++++ TEXT FOR ANALYSIS

It would not be surprising if the big five oil companies use their 2013 decline in profits as another excuse to pressure Congress to retain their $2.4 billion-per-year tax breaks. The largest of these special provisions allows these companies to qualify for the "limitation on section 199 deduction attributable to oil, natural gas, or primary products," which will cost taxpayers $14.4 billion over 10 years, according to the Congressional Joint Committee on Taxation. This tax break was enacted in 2004 and was designed to encourage manufacturing to remain in the United States rather than move overseas. It ought not apply to oil and natural gas production since the oil and gas fields cannot be moved to another nation.

The Joint Committee on Taxation found that the second-largest deduction was for "modifications of foreign tax credit rules applicable to major integrated oil companies which are dual capacity taxpayers." This provision is worth $7.5 billion over 10 years. Seth Hanlon, former Director of Fiscal Reform at the Center for American Progress, best describes why this tax break is unwarranted:

Our tax system allows companies that do business abroad to reduce from their tax bill any income taxes paid to other governments. The rules are supposed to prevent oil companies from claiming credit for royalty payments to foreign governments. Royalties are not taxes; they are fees for the privilege of extracting natural resources.

... oil companies have been permitted to claim credits for certain payments to foreign governments, even in countries that generally impose low or no business tax (suggesting that these payments, or levies, are in fact a form of royalty). Dual capacity taxpayer rules, therefore, are a subsidy for foreign production by U.S. oil companies.

++++++++
++++ MATERIALS PROVIDED

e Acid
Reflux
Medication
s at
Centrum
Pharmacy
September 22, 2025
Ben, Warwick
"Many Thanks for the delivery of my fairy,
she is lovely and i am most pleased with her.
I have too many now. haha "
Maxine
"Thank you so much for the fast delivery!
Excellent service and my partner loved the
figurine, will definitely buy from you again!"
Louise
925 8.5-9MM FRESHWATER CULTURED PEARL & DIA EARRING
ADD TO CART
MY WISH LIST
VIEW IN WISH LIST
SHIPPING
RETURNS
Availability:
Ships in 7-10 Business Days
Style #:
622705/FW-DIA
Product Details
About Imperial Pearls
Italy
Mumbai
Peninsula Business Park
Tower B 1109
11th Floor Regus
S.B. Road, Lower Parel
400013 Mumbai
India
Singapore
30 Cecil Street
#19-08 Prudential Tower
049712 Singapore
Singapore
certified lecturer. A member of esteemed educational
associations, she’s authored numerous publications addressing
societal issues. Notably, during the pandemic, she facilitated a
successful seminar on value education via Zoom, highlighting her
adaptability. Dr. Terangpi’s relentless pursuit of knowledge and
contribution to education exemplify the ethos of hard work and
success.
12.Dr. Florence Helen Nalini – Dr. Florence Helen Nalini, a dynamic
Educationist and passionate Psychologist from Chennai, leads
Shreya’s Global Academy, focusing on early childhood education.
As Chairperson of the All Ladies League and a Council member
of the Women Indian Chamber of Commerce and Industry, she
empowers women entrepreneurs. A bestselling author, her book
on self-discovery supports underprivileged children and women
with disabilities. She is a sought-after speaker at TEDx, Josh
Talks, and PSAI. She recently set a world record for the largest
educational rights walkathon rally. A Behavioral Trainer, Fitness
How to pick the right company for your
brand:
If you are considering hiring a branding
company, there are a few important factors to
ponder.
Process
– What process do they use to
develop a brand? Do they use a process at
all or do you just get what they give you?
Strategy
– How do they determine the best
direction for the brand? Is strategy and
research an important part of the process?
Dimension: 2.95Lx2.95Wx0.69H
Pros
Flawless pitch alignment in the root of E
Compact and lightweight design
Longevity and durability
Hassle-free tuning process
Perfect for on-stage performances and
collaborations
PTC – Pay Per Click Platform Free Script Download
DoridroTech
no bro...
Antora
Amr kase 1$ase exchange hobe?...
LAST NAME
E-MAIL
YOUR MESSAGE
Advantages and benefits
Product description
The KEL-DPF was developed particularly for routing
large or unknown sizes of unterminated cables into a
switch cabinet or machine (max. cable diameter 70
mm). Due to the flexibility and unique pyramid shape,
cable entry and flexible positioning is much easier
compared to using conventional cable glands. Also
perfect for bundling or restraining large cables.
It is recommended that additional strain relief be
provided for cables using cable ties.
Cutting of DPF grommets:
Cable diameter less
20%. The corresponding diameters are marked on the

++++++++

*TO DO*
a - In the passage on oil company tax breaks, what year was the section 199 deduction enacted?
b - Copy the listing word for word, starting at its first line and ending with the line that contains "the fast delivery!", including both of those lines.
The listing has no connection to the passage on oil company tax breaks.

*SOLUTION LIST*
a - 2004

b -
e Acid
Reflux
Medication
s at
Centrum
Pharmacy
September 22, 2025
Ben, Warwick
"Many Thanks for the delivery of my fairy,
she is lovely and i am most pleased with her.
I have too many now. haha "
Maxine
"Thank you so much for the fast delivery!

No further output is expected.